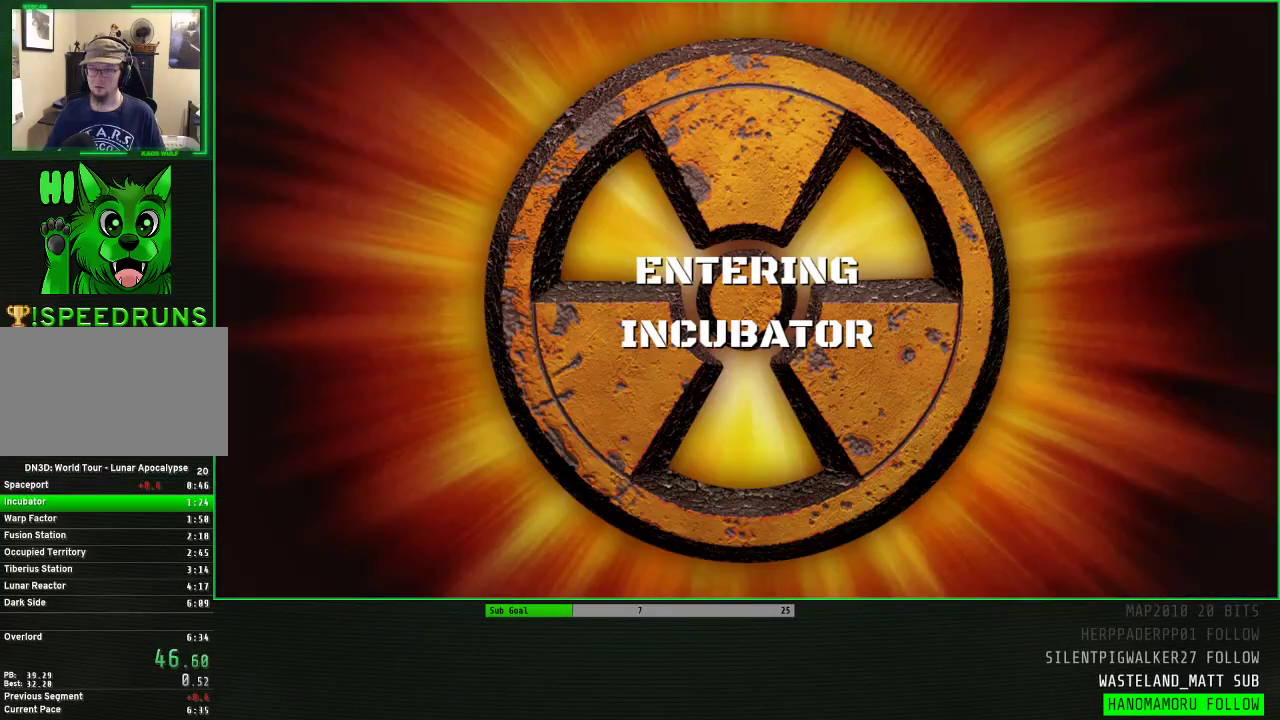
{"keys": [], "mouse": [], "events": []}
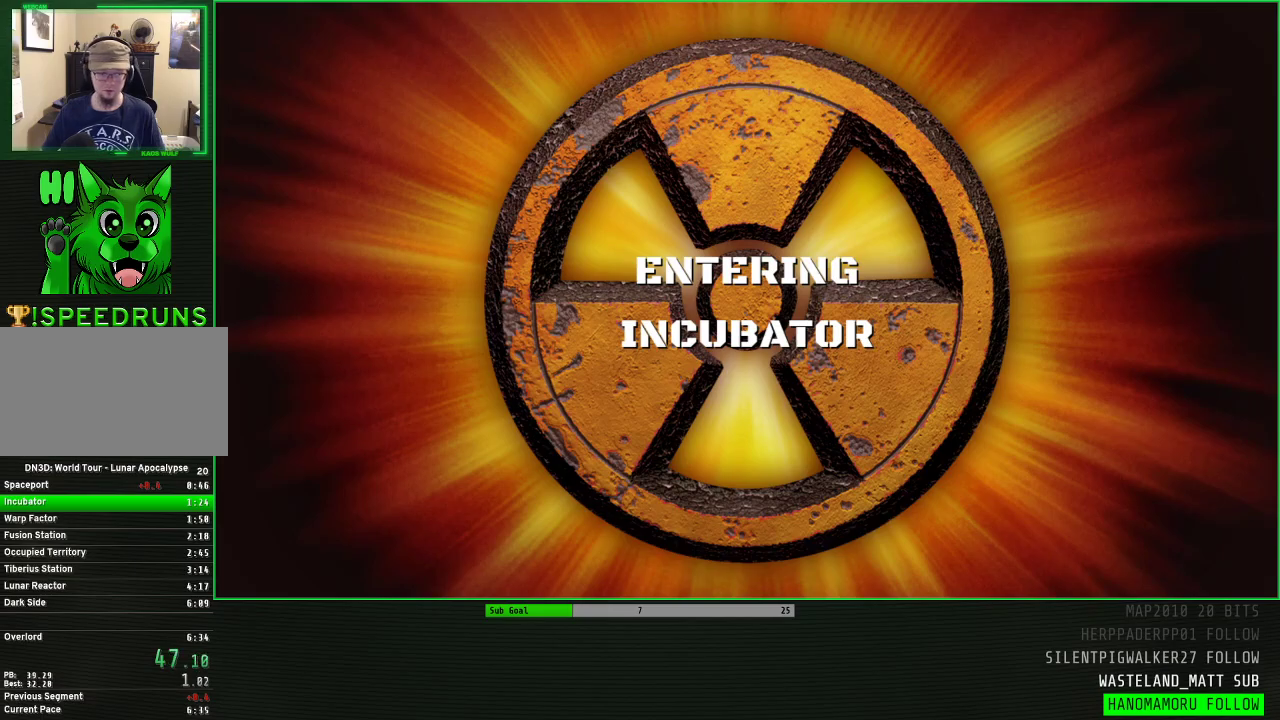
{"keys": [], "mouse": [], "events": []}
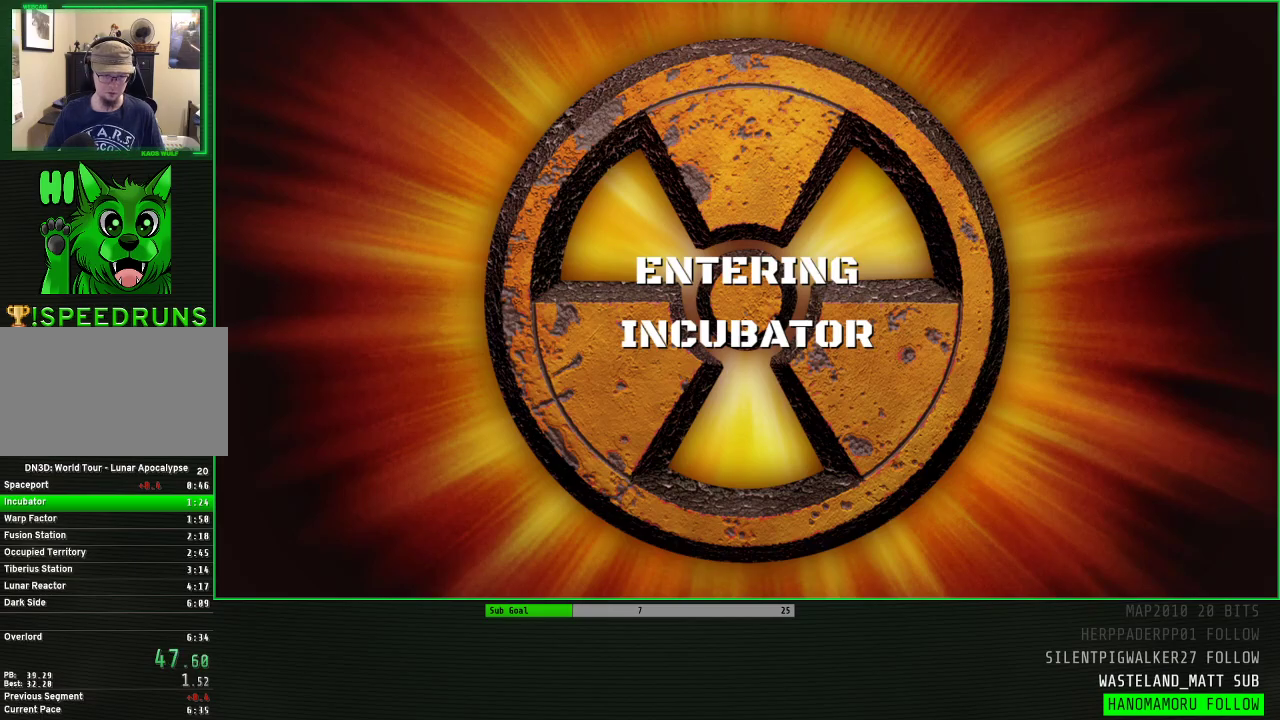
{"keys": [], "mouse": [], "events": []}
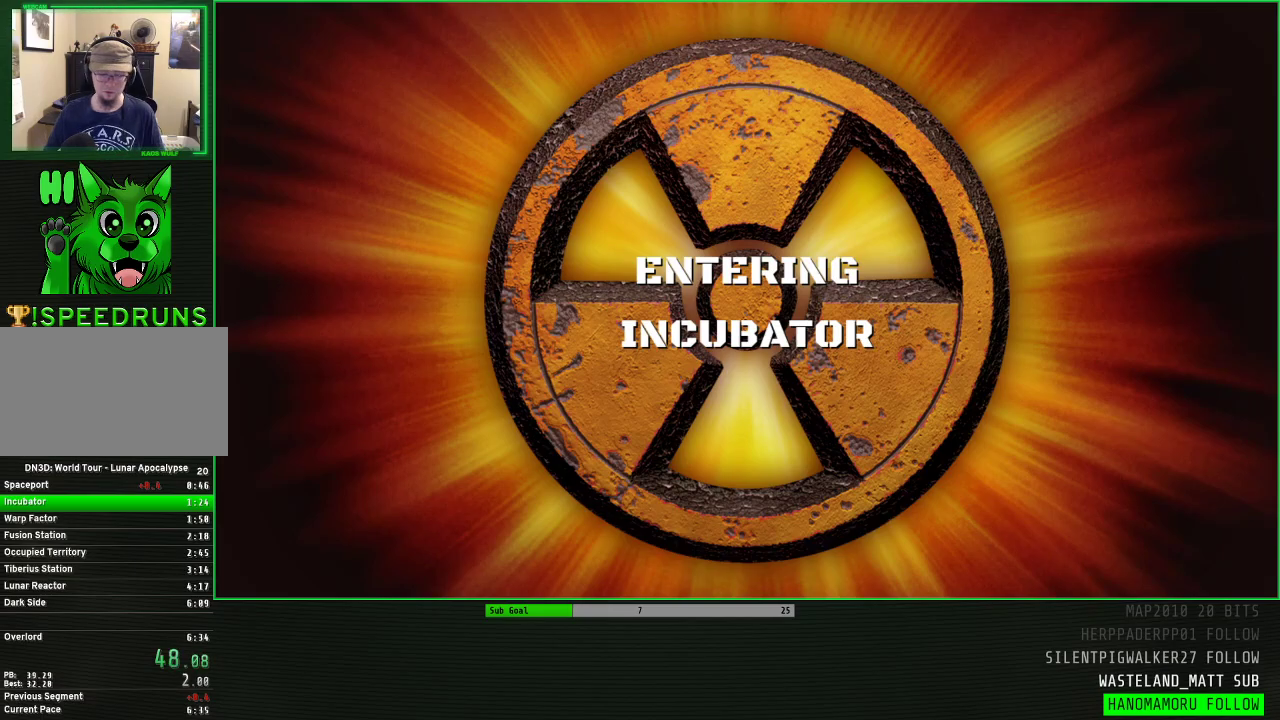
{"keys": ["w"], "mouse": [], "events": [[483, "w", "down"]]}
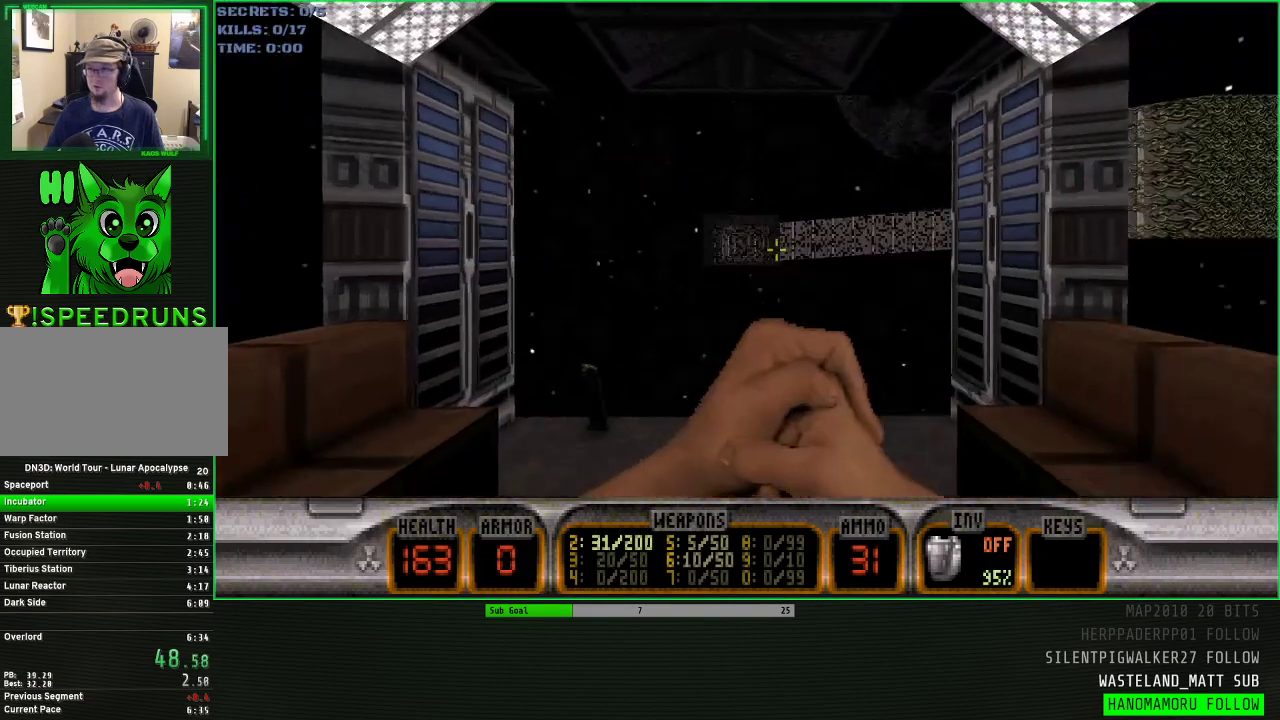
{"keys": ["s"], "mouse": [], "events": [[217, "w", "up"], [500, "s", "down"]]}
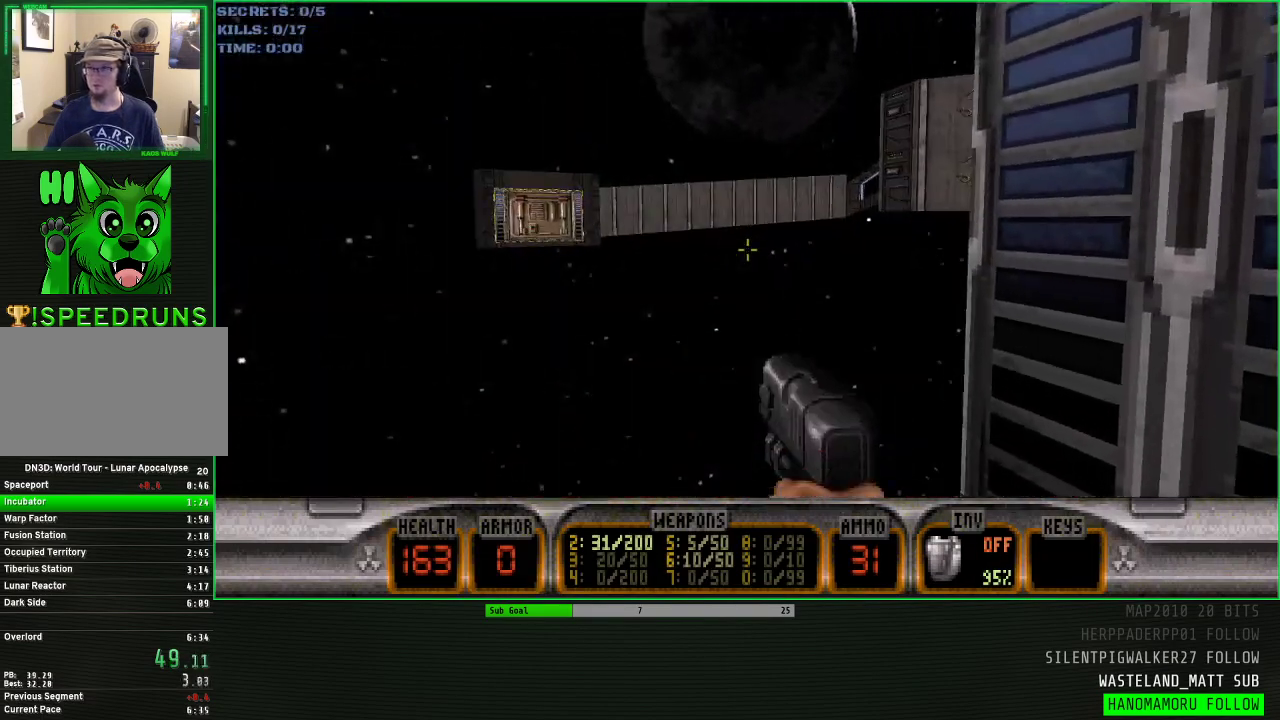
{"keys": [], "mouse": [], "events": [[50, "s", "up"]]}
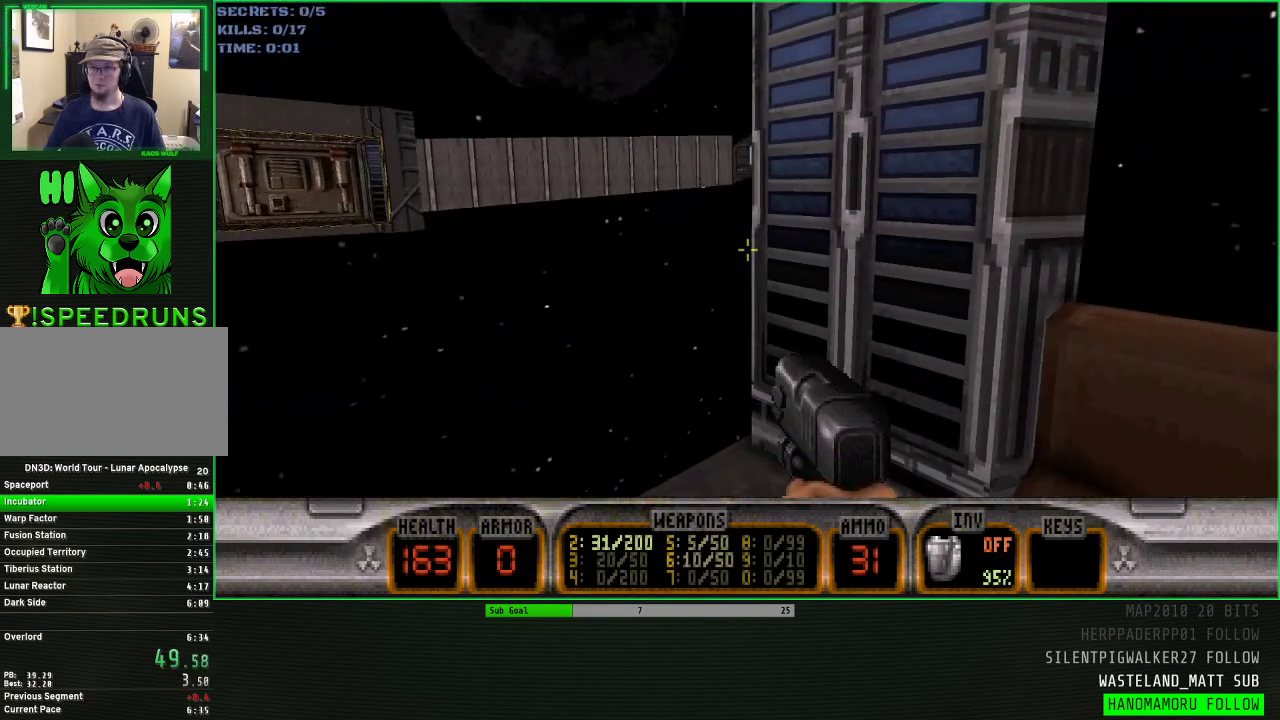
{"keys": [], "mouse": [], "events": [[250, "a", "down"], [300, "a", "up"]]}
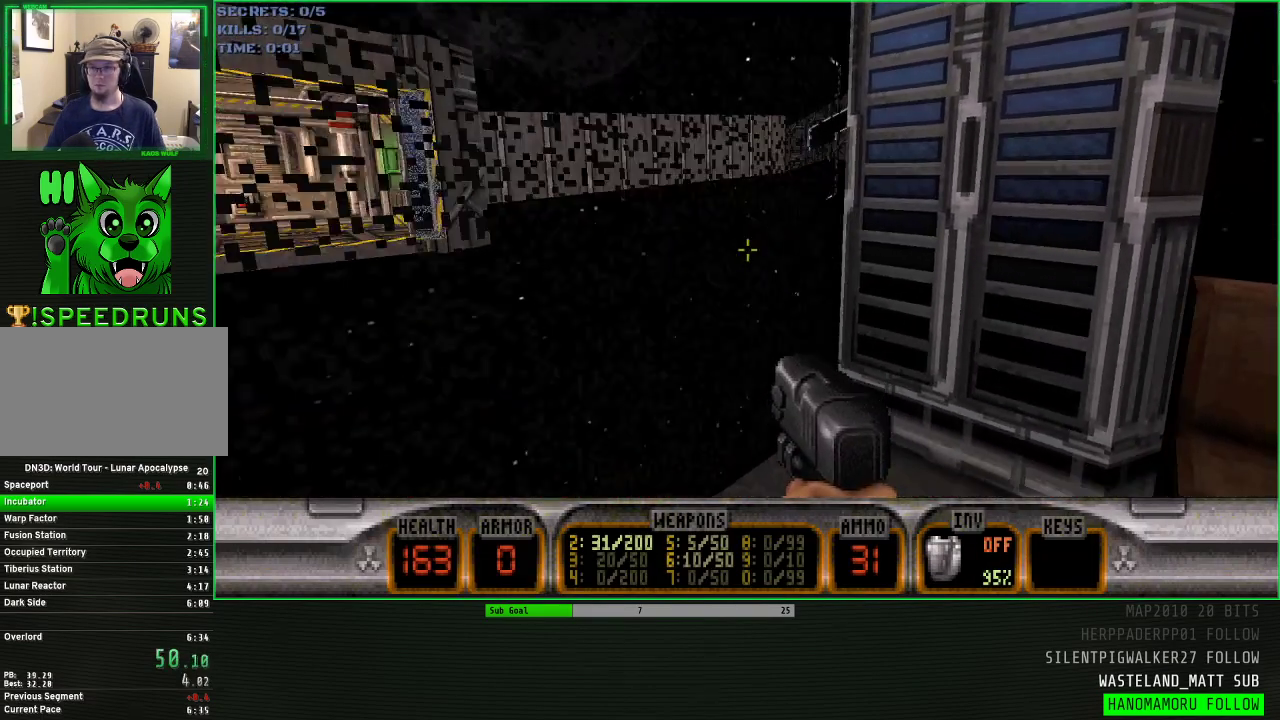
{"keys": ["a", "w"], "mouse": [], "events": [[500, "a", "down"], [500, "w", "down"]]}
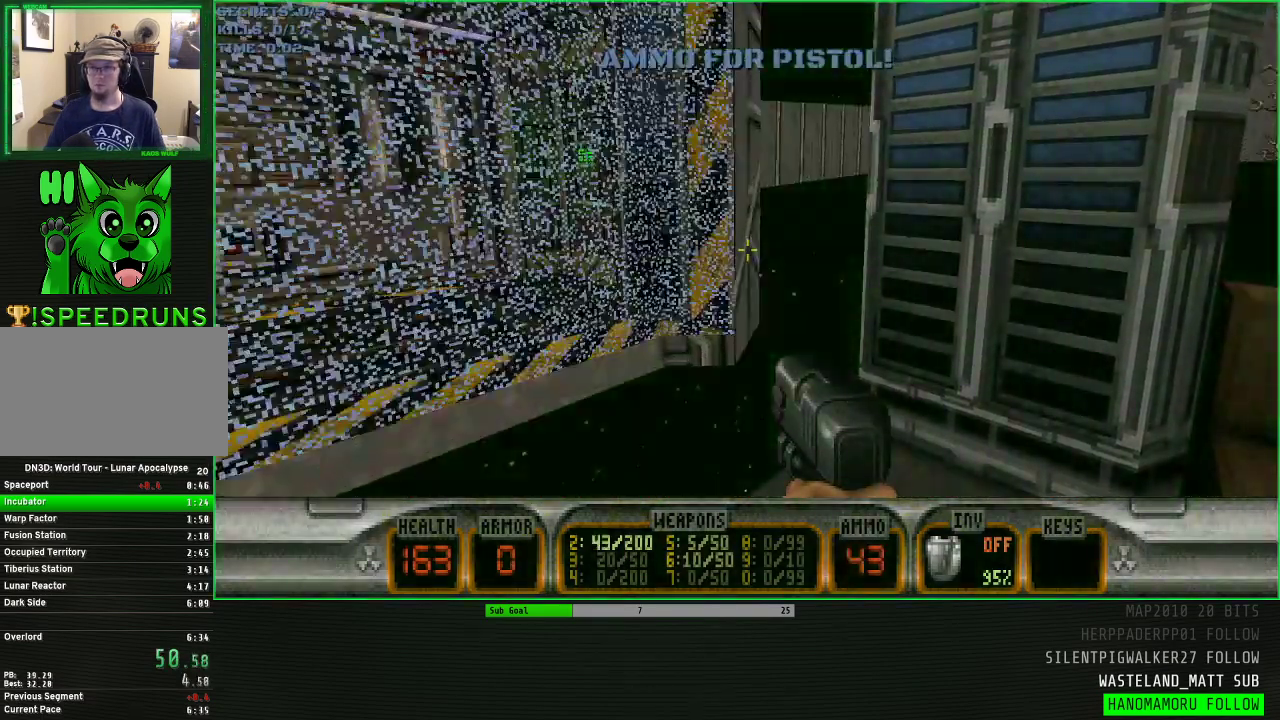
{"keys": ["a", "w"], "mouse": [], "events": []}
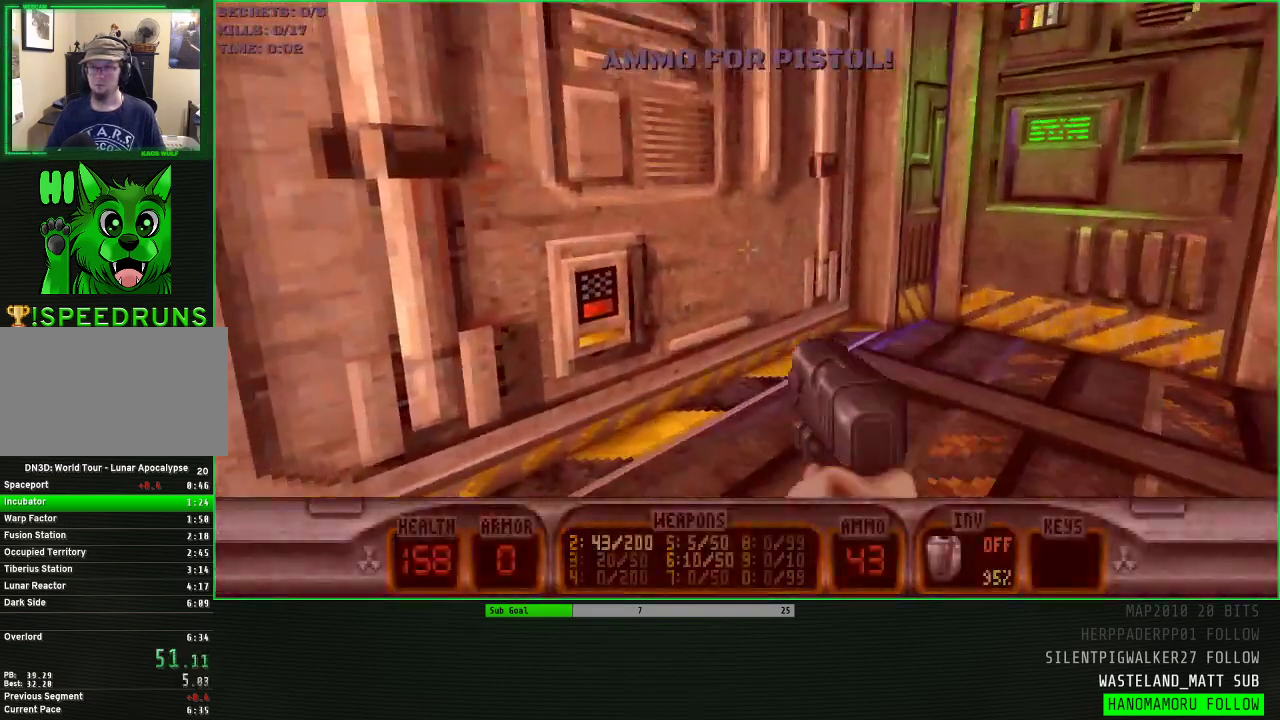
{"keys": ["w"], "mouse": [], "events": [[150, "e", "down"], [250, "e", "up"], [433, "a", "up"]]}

Task goal: Scan the listing above. Collect all lines with the word "down".

Answer box:
{"keys": ["w"], "mouse": [], "events": [[483, "w", "down"]]}
{"keys": ["s"], "mouse": [], "events": [[217, "w", "up"], [500, "s", "down"]]}
{"keys": [], "mouse": [], "events": [[250, "a", "down"], [300, "a", "up"]]}
{"keys": ["a", "w"], "mouse": [], "events": [[500, "a", "down"], [500, "w", "down"]]}
{"keys": ["w"], "mouse": [], "events": [[150, "e", "down"], [250, "e", "up"], [433, "a", "up"]]}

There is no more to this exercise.